The Hungarian Algorithm

The assignment problem is: given n workers and m jobs with a cost for every worker–job pair, find a one-to-one assignment of workers to jobs that minimizes total cost. In our case the "workers" are venndicons and the "jobs" are image cells.

History

The algorithm was published by Harold Kuhn in 1955 and named "the Hungarian method" because it was largely based on earlier work by two Hungarian mathematicians, Dénes König and Jenő Egerváry. James Munkres refined it in 1957, which is why it is also known as the Kuhn–Munkres algorithm or the Munkres assignment algorithm.

Problem Setup

Build an n × m cost matrix C where entry C[i][j] is the color distance between venndicon i and image cell j. For an 80×80 grid that is 6,400 cells, so the matrix has 6,400 columns. If we generate 6,400 venndicons the matrix is square; if we generate more (say 7,000) then the algorithm naturally picks the best 6,400 from the pool.

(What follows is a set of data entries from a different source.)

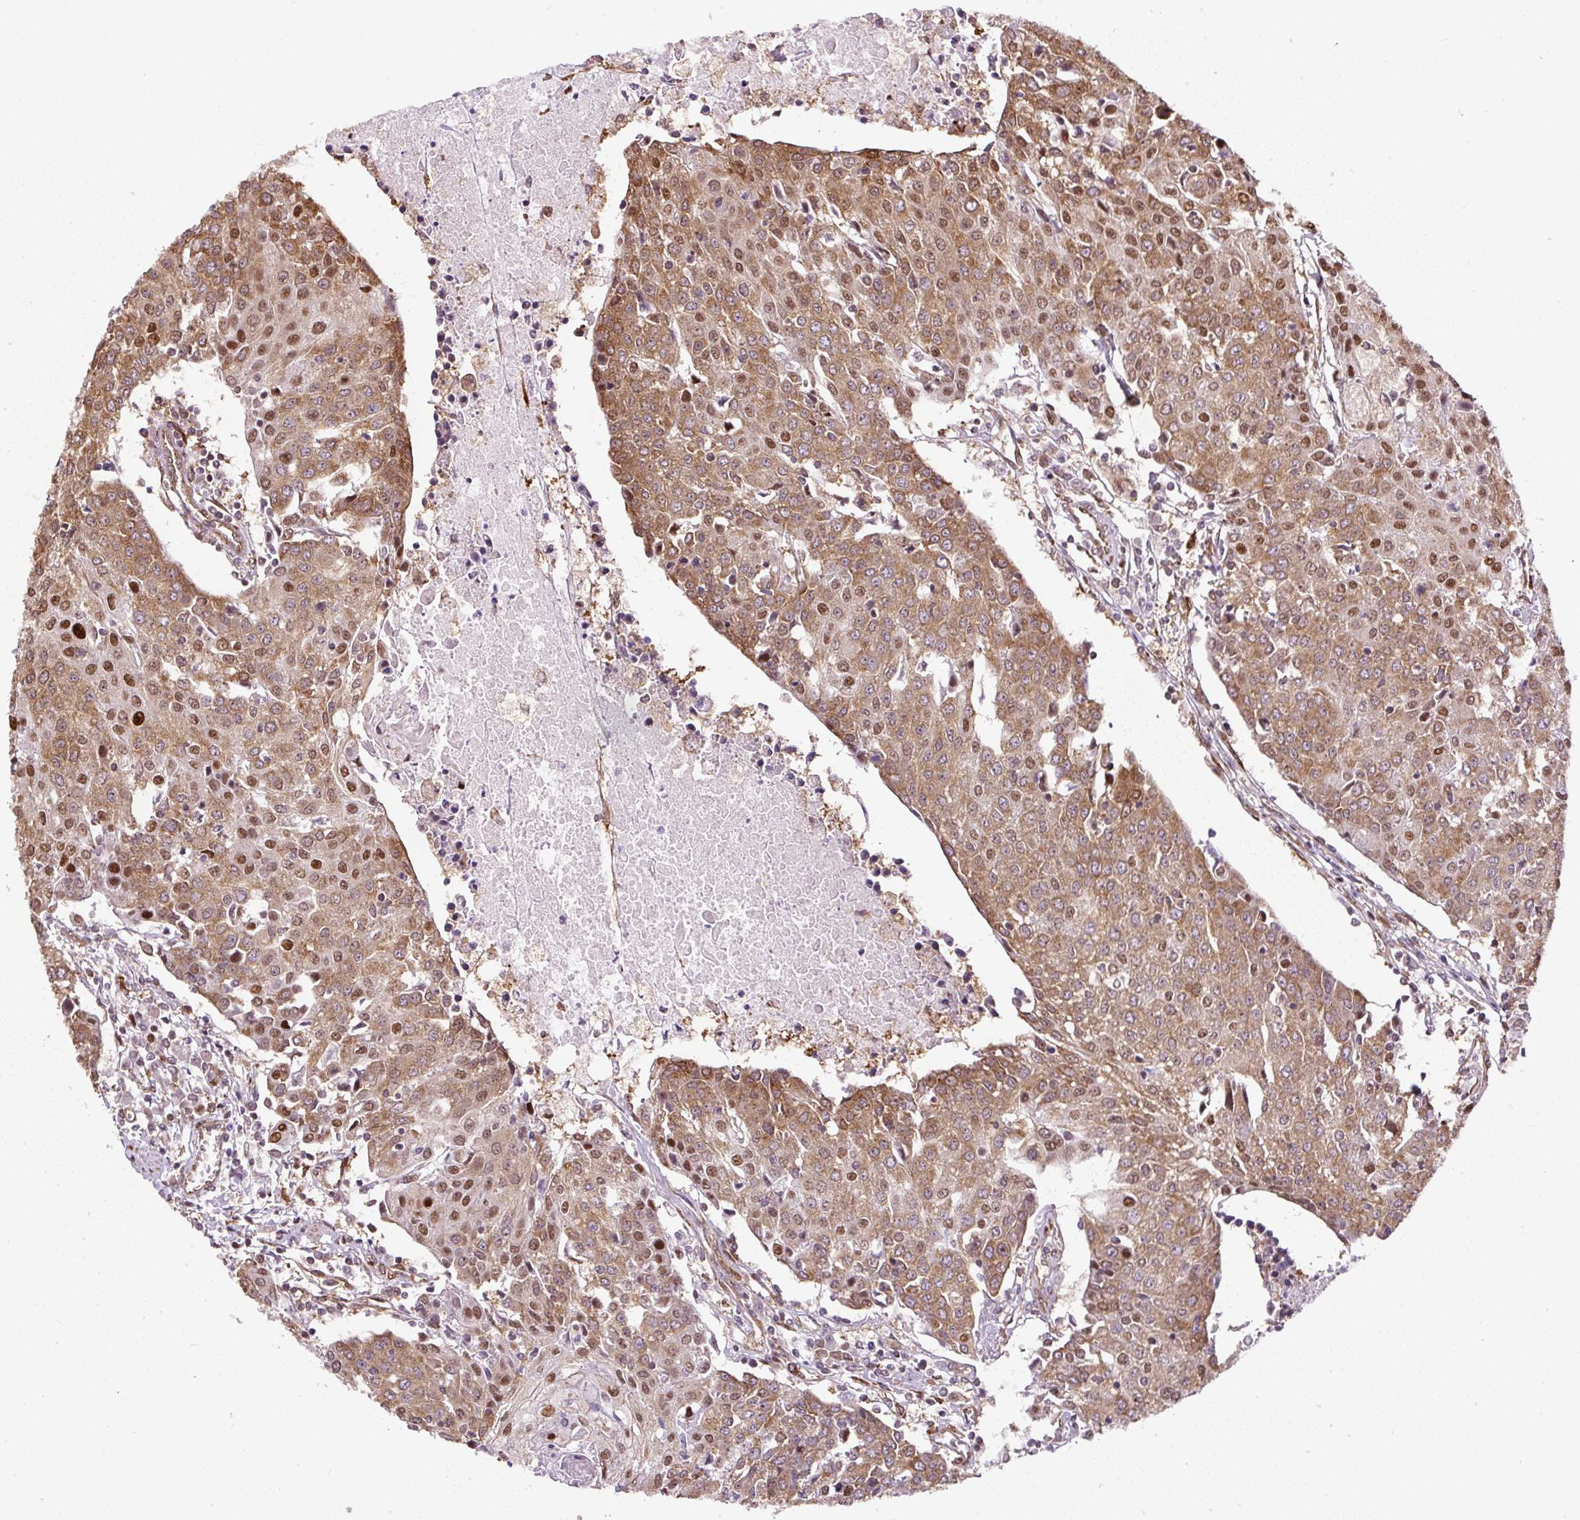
{"staining": {"intensity": "moderate", "quantity": ">75%", "location": "cytoplasmic/membranous,nuclear"}, "tissue": "urothelial cancer", "cell_type": "Tumor cells", "image_type": "cancer", "snomed": [{"axis": "morphology", "description": "Urothelial carcinoma, High grade"}, {"axis": "topography", "description": "Urinary bladder"}], "caption": "Tumor cells exhibit medium levels of moderate cytoplasmic/membranous and nuclear expression in about >75% of cells in human high-grade urothelial carcinoma.", "gene": "KDM4E", "patient": {"sex": "female", "age": 85}}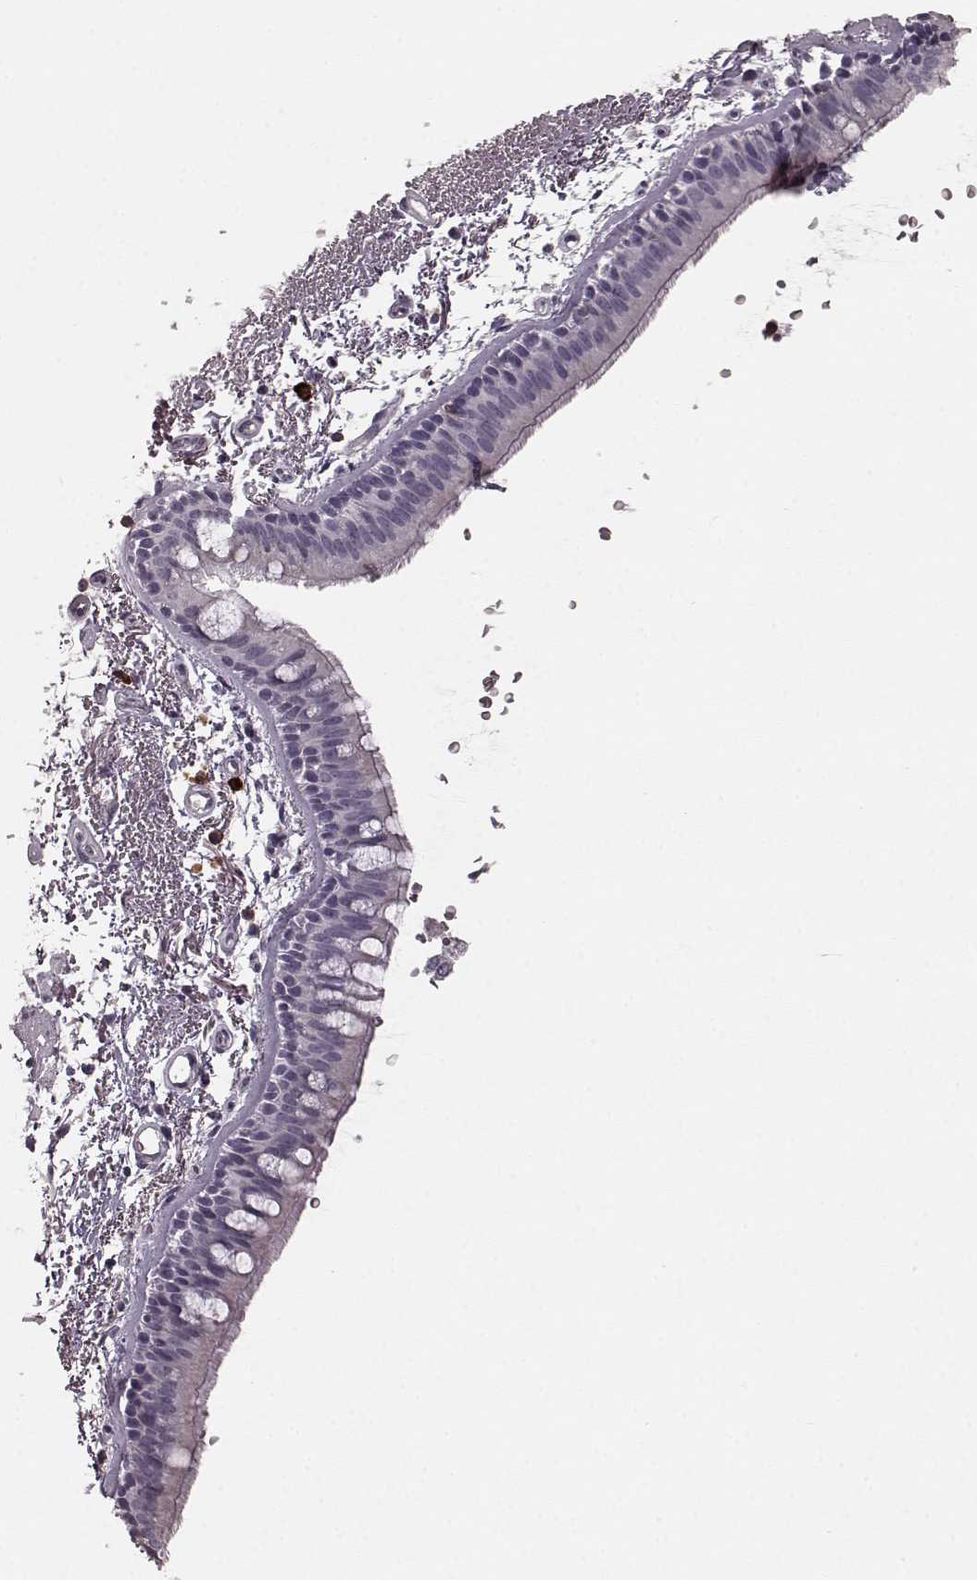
{"staining": {"intensity": "negative", "quantity": "none", "location": "none"}, "tissue": "bronchus", "cell_type": "Respiratory epithelial cells", "image_type": "normal", "snomed": [{"axis": "morphology", "description": "Normal tissue, NOS"}, {"axis": "topography", "description": "Lymph node"}, {"axis": "topography", "description": "Bronchus"}], "caption": "A photomicrograph of human bronchus is negative for staining in respiratory epithelial cells. (Immunohistochemistry, brightfield microscopy, high magnification).", "gene": "CD28", "patient": {"sex": "female", "age": 70}}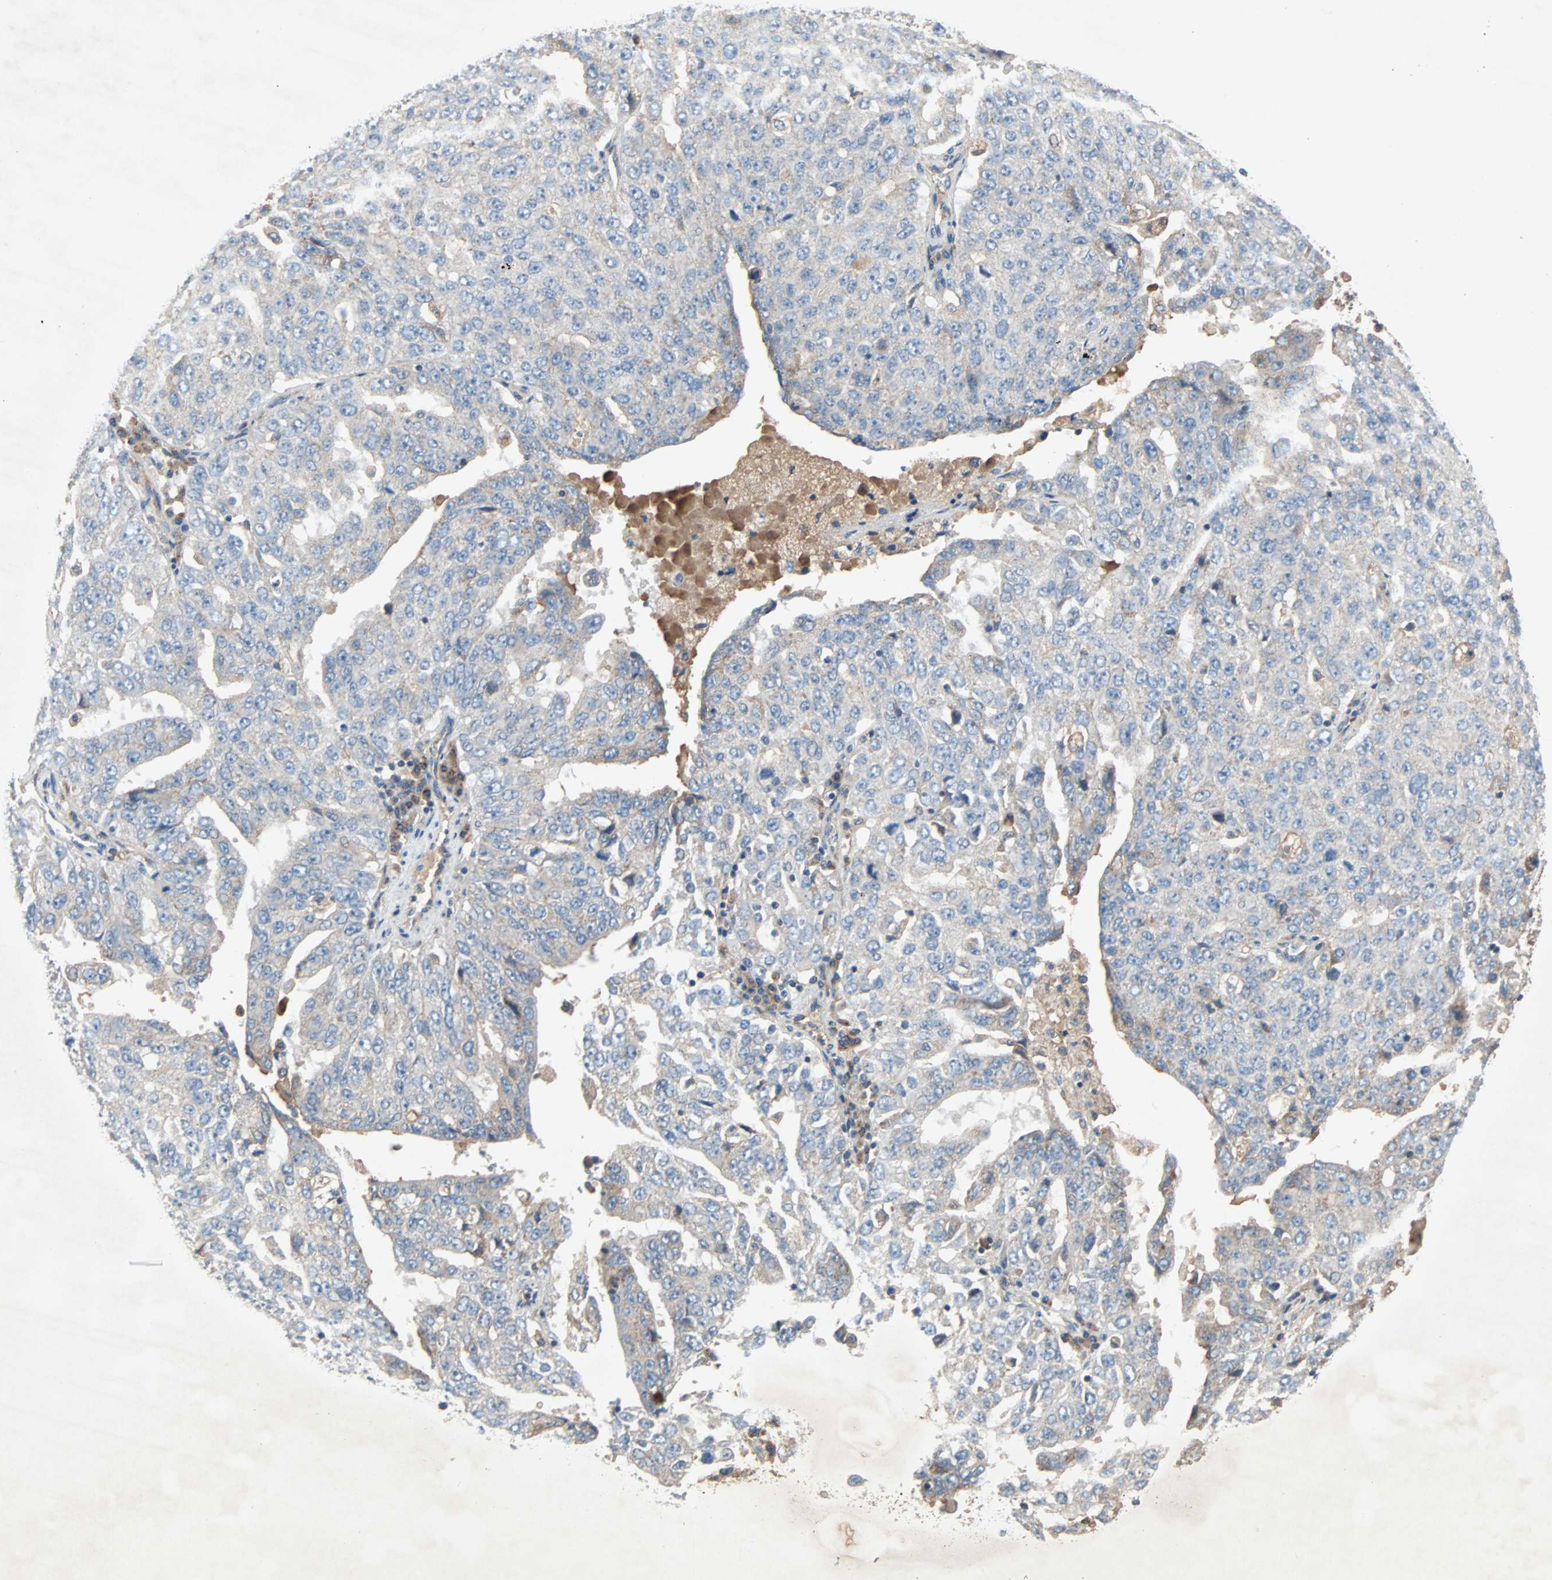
{"staining": {"intensity": "weak", "quantity": "25%-75%", "location": "cytoplasmic/membranous"}, "tissue": "ovarian cancer", "cell_type": "Tumor cells", "image_type": "cancer", "snomed": [{"axis": "morphology", "description": "Carcinoma, endometroid"}, {"axis": "topography", "description": "Ovary"}], "caption": "Ovarian cancer (endometroid carcinoma) stained with IHC shows weak cytoplasmic/membranous positivity in approximately 25%-75% of tumor cells. The staining was performed using DAB (3,3'-diaminobenzidine), with brown indicating positive protein expression. Nuclei are stained blue with hematoxylin.", "gene": "XYLT1", "patient": {"sex": "female", "age": 62}}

	Cell 0	Cell 1	Cell 2	Cell 3
V 0	4120	310	8900	5430
V 1	520	6780	3200	9100
V 2	7600	4300	2100	890
V 3	3100	5500	670	4200

Highlighted entries show the optimal assignment that minimizes total cost.

How It Works

The algorithm proceeds iteratively, maintaining a system of dual variables (potentials) for rows and columns. At each step it tries to extend a maximum matching among the "tight" edges (those where the cost equals the sum of the row and column potentials). The core loop is:

Initialize potentials. Set each row potential u[i] to the minimum cost in that row. Set each column potential v[j] to zero (or to the column minimum of the reduced matrix).
Find tight edges and build a matching. An edge (i, j) is "tight" when C[i][j] − u[i] − v[j] = 0. Among tight edges, find a maximum matching using augmenting paths.
Check for optimality. If every row is matched the current assignment is optimal — stop. Otherwise, some rows remain unmatched and we need to create new tight edges.
Adjust potentials. Find the minimum slack δ among edges between unmatched rows and unmatched columns. Add δ to the potentials of matched columns in the alternating tree and subtract δ from unmatched rows. This creates at least one new tight edge without destroying existing ones.
Repeat from step 2 until a perfect matching is found.

Complexity

The algorithm runs in O(n³) time in the worst case, where n = max(workers, jobs). For our 80×80 grid (6,400 cells) this is on the order of 2.6×10¹¹ operations in the very worst case, though in practice scipy.optimize.linear_sum_assignment uses an optimized C implementation (the Jonker–Volgenant algorithm, also known as LAPJV) that finishes in seconds.

Why Not Greedy?

A greedy approach — assign the lowest-cost pair first, then the next, and so on — is fast but produces suboptimal results. Early assignments can "steal" good venndicons from cells that have no other good match. The Hungarian algorithm guarantees the global optimum: no rearrangement of the same venndicons can reduce total color distance.

Multiple Images

When matching the same pool of venndicons against multiple photographs (as in the gallery above), a shared pool is generated once, and the Hungarian algorithm runs independently for each image. This means every image gets its own optimal arrangement of the same set of venndicons. The viewer above lets you hover over a cell in one image and see where that same venndicon ended up in the other — they travel to very different positions because each image has its own optimal layout.